## GIVEN REQUEST
Copy the listing below line for line, keeping every field and value unchanged.
[BEGIN ENTRIES SHOWN]
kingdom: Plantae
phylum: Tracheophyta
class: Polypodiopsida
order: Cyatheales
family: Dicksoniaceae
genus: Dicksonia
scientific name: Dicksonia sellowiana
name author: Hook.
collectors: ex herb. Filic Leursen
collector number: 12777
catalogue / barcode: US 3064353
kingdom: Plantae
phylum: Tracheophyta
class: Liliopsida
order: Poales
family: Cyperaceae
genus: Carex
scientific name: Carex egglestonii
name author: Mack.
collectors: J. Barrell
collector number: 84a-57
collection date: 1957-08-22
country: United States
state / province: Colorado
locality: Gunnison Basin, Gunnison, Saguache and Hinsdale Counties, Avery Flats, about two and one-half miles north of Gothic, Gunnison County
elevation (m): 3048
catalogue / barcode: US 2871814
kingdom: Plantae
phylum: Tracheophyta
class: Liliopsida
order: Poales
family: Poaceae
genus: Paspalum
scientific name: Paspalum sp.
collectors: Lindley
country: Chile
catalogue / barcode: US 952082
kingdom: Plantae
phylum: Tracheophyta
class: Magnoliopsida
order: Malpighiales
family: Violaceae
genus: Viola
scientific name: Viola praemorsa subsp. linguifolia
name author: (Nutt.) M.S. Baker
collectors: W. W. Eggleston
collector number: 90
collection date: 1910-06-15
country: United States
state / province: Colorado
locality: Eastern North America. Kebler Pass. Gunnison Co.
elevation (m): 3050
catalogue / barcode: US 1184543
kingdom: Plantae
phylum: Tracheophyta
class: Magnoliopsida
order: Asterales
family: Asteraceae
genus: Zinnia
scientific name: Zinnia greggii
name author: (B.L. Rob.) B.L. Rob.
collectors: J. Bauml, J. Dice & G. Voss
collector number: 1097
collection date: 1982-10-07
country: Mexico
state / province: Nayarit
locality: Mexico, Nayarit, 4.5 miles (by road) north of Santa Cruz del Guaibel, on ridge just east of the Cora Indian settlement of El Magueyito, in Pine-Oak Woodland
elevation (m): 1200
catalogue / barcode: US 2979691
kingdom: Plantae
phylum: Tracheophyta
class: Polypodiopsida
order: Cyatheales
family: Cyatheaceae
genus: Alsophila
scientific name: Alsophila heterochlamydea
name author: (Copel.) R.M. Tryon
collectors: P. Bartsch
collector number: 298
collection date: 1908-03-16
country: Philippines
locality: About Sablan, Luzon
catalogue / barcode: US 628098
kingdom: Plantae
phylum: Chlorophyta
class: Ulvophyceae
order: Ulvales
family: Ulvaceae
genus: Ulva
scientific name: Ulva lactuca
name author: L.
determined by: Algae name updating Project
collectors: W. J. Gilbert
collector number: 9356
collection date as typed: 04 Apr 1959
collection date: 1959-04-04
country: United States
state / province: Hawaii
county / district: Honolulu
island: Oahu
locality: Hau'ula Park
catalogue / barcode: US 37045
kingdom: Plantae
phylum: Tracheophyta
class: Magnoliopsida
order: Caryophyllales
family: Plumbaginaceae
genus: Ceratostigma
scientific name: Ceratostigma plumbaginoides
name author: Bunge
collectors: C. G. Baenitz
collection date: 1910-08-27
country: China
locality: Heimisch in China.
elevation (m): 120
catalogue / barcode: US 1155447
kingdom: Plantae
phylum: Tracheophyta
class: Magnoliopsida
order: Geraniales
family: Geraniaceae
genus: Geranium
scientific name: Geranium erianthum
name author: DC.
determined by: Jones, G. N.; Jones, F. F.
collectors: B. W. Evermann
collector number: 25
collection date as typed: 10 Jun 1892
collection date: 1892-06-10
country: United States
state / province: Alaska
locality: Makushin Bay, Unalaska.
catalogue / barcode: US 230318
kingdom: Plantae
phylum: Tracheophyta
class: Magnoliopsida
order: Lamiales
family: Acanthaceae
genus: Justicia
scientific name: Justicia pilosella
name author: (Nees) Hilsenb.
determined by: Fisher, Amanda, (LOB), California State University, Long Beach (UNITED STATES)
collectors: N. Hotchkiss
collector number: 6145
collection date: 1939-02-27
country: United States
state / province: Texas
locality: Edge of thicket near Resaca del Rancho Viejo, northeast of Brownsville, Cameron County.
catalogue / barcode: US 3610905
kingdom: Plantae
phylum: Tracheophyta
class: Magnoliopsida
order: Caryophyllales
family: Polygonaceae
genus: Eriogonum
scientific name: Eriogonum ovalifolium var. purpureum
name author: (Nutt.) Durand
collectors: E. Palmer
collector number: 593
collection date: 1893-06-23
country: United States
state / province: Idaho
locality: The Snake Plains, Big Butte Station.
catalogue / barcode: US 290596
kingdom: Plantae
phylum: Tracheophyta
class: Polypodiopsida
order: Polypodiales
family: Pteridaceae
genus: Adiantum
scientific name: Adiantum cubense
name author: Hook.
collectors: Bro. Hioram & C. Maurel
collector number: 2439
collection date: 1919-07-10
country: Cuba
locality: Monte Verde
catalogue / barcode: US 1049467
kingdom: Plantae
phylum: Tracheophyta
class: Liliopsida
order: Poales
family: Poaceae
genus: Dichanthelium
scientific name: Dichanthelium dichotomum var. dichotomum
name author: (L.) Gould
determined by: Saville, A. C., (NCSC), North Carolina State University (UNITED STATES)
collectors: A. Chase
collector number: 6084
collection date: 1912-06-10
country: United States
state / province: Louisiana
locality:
[END ENTRIES SHOWN]
## REPLY
kingdom: Plantae
phylum: Tracheophyta
class: Polypodiopsida
order: Cyatheales
family: Dicksoniaceae
genus: Dicksonia
scientific name: Dicksonia sellowiana
name author: Hook.
collectors: ex herb. Filic Leursen
collector number: 12777
catalogue / barcode: US 3064353
kingdom: Plantae
phylum: Tracheophyta
class: Liliopsida
order: Poales
family: Cyperaceae
genus: Carex
scientific name: Carex egglestonii
name author: Mack.
collectors: J. Barrell
collector number: 84a-57
collection date: 1957-08-22
country: United States
state / province: Colorado
locality: Gunnison Basin, Gunnison, Saguache and Hinsdale Counties, Avery Flats, about two and one-half miles north of Gothic, Gunnison County
elevation (m): 3048
catalogue / barcode: US 2871814
kingdom: Plantae
phylum: Tracheophyta
class: Liliopsida
order: Poales
family: Poaceae
genus: Paspalum
scientific name: Paspalum sp.
collectors: Lindley
country: Chile
catalogue / barcode: US 952082
kingdom: Plantae
phylum: Tracheophyta
class: Magnoliopsida
order: Malpighiales
family: Violaceae
genus: Viola
scientific name: Viola praemorsa subsp. linguifolia
name author: (Nutt.) M.S. Baker
collectors: W. W. Eggleston
collector number: 90
collection date: 1910-06-15
country: United States
state / province: Colorado
locality: Eastern North America. Kebler Pass. Gunnison Co.
elevation (m): 3050
catalogue / barcode: US 1184543
kingdom: Plantae
phylum: Tracheophyta
class: Magnoliopsida
order: Asterales
family: Asteraceae
genus: Zinnia
scientific name: Zinnia greggii
name author: (B.L. Rob.) B.L. Rob.
collectors: J. Bauml, J. Dice & G. Voss
collector number: 1097
collection date: 1982-10-07
country: Mexico
state / province: Nayarit
locality: Mexico, Nayarit, 4.5 miles (by road) north of Santa Cruz del Guaibel, on ridge just east of the Cora Indian settlement of El Magueyito, in Pine-Oak Woodland
elevation (m): 1200
catalogue / barcode: US 2979691
kingdom: Plantae
phylum: Tracheophyta
class: Polypodiopsida
order: Cyatheales
family: Cyatheaceae
genus: Alsophila
scientific name: Alsophila heterochlamydea
name author: (Copel.) R.M. Tryon
collectors: P. Bartsch
collector number: 298
collection date: 1908-03-16
country: Philippines
locality: About Sablan, Luzon
catalogue / barcode: US 628098
kingdom: Plantae
phylum: Chlorophyta
class: Ulvophyceae
order: Ulvales
family: Ulvaceae
genus: Ulva
scientific name: Ulva lactuca
name author: L.
determined by: Algae name updating Project
collectors: W. J. Gilbert
collector number: 9356
collection date as typed: 04 Apr 1959
collection date: 1959-04-04
country: United States
state / province: Hawaii
county / district: Honolulu
island: Oahu
locality: Hau'ula Park
catalogue / barcode: US 37045
kingdom: Plantae
phylum: Tracheophyta
class: Magnoliopsida
order: Caryophyllales
family: Plumbaginaceae
genus: Ceratostigma
scientific name: Ceratostigma plumbaginoides
name author: Bunge
collectors: C. G. Baenitz
collection date: 1910-08-27
country: China
locality: Heimisch in China.
elevation (m): 120
catalogue / barcode: US 1155447
kingdom: Plantae
phylum: Tracheophyta
class: Magnoliopsida
order: Geraniales
family: Geraniaceae
genus: Geranium
scientific name: Geranium erianthum
name author: DC.
determined by: Jones, G. N.; Jones, F. F.
collectors: B. W. Evermann
collector number: 25
collection date as typed: 10 Jun 1892
collection date: 1892-06-10
country: United States
state / province: Alaska
locality: Makushin Bay, Unalaska.
catalogue / barcode: US 230318
kingdom: Plantae
phylum: Tracheophyta
class: Magnoliopsida
order: Lamiales
family: Acanthaceae
genus: Justicia
scientific name: Justicia pilosella
name author: (Nees) Hilsenb.
determined by: Fisher, Amanda, (LOB), California State University, Long Beach (UNITED STATES)
collectors: N. Hotchkiss
collector number: 6145
collection date: 1939-02-27
country: United States
state / province: Texas
locality: Edge of thicket near Resaca del Rancho Viejo, northeast of Brownsville, Cameron County.
catalogue / barcode: US 3610905
kingdom: Plantae
phylum: Tracheophyta
class: Magnoliopsida
order: Caryophyllales
family: Polygonaceae
genus: Eriogonum
scientific name: Eriogonum ovalifolium var. purpureum
name author: (Nutt.) Durand
collectors: E. Palmer
collector number: 593
collection date: 1893-06-23
country: United States
state / province: Idaho
locality: The Snake Plains, Big Butte Station.
catalogue / barcode: US 290596
kingdom: Plantae
phylum: Tracheophyta
class: Polypodiopsida
order: Polypodiales
family: Pteridaceae
genus: Adiantum
scientific name: Adiantum cubense
name author: Hook.
collectors: Bro. Hioram & C. Maurel
collector number: 2439
collection date: 1919-07-10
country: Cuba
locality: Monte Verde
catalogue / barcode: US 1049467
kingdom: Plantae
phylum: Tracheophyta
class: Liliopsida
order: Poales
family: Poaceae
genus: Dichanthelium
scientific name: Dichanthelium dichotomum var. dichotomum
name author: (L.) Gould
determined by: Saville, A. C., (NCSC), North Carolina State University (UNITED STATES)
collectors: A. Chase
collector number: 6084
collection date: 1912-06-10
country: United States
state / province: Louisiana
locality:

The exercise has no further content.